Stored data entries
========================

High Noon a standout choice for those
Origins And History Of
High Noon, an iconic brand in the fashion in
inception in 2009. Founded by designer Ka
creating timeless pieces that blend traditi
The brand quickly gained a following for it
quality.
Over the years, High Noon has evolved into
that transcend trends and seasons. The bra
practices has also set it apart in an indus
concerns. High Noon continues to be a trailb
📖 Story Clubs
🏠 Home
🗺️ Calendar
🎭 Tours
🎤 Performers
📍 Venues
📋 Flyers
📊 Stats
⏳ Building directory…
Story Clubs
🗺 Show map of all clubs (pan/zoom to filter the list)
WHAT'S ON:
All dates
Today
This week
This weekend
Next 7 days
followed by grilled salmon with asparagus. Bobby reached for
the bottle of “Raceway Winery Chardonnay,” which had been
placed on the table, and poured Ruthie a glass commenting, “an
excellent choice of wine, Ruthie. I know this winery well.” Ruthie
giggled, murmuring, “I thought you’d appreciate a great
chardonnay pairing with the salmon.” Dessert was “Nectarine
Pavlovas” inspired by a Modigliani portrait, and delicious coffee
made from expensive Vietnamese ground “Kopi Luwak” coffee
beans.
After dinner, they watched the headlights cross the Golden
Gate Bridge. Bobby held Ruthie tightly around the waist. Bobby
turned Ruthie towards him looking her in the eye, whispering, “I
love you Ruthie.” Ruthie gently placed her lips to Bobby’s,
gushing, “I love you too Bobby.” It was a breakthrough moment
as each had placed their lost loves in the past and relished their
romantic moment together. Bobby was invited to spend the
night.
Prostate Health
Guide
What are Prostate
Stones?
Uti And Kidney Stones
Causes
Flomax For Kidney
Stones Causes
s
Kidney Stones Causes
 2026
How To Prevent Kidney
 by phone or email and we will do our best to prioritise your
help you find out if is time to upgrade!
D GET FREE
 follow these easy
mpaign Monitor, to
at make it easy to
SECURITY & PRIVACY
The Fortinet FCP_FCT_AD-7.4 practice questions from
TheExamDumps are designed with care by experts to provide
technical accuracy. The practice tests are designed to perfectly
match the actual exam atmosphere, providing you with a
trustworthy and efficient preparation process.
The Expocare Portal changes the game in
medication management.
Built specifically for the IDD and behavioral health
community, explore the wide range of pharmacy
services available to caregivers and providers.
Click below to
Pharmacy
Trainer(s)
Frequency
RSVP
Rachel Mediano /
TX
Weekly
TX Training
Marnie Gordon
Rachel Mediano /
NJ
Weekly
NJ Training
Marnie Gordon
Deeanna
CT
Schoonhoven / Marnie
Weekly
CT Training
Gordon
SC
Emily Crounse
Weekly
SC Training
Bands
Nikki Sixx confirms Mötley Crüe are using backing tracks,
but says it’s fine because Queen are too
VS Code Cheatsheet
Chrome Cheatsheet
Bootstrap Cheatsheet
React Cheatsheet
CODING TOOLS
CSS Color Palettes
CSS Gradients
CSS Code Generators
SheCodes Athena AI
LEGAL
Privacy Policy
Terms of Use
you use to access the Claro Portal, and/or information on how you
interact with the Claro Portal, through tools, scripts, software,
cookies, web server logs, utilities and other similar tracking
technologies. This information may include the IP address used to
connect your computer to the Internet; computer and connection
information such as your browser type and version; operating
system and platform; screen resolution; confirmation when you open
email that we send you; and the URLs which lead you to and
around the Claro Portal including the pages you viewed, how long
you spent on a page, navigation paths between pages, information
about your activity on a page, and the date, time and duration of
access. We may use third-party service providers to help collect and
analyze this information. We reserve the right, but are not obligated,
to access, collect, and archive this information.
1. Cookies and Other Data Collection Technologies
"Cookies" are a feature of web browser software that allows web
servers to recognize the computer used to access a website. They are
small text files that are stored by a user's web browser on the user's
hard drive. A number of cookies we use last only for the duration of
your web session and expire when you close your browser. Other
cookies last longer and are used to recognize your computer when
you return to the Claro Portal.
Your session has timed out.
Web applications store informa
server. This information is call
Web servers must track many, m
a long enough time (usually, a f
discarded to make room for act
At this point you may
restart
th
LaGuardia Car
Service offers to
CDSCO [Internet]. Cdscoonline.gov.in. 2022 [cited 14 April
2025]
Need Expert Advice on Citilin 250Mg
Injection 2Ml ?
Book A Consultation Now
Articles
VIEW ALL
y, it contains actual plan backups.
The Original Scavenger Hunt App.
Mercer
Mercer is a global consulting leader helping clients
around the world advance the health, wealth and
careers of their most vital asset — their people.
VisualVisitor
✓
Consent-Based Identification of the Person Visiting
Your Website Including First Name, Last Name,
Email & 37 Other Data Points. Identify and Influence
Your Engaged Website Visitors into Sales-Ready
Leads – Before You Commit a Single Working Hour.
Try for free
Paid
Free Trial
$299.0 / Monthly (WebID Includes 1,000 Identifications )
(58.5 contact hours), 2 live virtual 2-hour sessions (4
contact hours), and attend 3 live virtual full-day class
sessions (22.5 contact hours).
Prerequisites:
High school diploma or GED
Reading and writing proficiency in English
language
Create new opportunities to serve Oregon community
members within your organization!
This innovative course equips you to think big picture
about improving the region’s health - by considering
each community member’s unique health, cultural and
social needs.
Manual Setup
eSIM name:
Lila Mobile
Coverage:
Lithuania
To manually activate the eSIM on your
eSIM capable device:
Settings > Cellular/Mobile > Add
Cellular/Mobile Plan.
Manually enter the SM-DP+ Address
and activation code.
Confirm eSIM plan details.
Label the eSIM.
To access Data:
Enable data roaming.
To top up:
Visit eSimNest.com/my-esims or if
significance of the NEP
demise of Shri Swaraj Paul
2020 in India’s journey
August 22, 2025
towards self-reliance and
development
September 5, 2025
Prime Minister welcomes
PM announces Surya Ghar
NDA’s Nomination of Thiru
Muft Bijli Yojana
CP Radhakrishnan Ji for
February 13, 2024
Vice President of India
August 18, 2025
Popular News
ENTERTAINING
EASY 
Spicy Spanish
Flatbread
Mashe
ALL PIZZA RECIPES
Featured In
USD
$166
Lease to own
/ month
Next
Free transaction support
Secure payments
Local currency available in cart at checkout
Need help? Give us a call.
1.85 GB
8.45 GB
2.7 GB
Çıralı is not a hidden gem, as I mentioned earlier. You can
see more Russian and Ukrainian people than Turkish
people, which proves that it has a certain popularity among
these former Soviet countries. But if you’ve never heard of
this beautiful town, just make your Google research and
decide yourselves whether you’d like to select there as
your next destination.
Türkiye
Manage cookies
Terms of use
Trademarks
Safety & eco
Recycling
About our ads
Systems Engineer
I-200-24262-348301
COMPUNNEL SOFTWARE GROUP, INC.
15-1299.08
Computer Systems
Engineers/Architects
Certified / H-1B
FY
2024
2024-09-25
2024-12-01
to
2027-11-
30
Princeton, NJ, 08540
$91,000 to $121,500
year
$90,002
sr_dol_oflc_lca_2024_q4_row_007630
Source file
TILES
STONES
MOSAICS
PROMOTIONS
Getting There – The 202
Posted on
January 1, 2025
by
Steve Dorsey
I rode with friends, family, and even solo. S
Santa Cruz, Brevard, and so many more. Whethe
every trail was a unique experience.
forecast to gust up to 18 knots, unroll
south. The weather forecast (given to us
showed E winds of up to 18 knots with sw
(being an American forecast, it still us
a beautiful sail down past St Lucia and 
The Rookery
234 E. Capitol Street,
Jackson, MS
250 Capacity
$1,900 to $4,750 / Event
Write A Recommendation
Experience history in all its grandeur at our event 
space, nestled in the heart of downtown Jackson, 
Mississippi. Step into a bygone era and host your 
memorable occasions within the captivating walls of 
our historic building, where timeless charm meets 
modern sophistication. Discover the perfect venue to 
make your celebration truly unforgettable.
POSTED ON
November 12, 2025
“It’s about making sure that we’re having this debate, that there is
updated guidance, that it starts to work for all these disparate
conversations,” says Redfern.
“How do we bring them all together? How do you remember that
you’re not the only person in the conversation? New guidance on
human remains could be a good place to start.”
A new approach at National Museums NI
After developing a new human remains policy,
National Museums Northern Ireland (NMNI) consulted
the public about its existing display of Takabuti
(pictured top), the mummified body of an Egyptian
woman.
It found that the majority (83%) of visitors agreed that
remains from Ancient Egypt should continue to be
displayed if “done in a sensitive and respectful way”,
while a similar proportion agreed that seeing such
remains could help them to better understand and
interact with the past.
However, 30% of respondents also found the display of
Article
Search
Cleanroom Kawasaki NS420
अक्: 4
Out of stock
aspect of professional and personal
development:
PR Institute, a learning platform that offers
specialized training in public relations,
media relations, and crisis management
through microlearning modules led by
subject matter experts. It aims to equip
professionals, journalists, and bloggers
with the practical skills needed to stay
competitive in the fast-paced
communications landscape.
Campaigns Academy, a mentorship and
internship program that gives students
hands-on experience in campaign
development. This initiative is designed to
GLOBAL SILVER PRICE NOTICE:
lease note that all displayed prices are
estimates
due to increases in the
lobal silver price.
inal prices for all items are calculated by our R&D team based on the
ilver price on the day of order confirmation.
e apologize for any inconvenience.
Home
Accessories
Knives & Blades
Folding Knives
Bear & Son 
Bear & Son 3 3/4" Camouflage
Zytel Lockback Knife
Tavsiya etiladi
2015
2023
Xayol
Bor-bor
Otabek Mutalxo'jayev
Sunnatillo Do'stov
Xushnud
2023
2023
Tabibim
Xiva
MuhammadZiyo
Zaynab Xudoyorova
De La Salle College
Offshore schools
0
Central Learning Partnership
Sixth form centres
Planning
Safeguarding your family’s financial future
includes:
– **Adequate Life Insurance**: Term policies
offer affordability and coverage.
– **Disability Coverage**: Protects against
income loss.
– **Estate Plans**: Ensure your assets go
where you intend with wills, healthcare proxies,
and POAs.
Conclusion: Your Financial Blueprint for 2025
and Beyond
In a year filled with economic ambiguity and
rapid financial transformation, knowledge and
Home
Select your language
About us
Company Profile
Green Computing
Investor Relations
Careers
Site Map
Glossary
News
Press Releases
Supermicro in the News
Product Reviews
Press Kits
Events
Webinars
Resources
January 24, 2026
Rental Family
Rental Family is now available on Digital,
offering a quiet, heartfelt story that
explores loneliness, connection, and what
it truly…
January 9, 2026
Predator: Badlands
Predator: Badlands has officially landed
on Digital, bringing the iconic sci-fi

========================

● WHAT TO PRODUCE
Return the entries word for word, starting at the first line and ending with the line that contains "concerns. High Noon continues to be a trailb".

● SOLUTION BELOW
High Noon a standout choice for those
Origins And History Of
High Noon, an iconic brand in the fashion in
inception in 2009. Founded by designer Ka
creating timeless pieces that blend traditi
The brand quickly gained a following for it
quality.
Over the years, High Noon has evolved into
that transcend trends and seasons. The bra
practices has also set it apart in an indus
concerns. High Noon continues to be a trailb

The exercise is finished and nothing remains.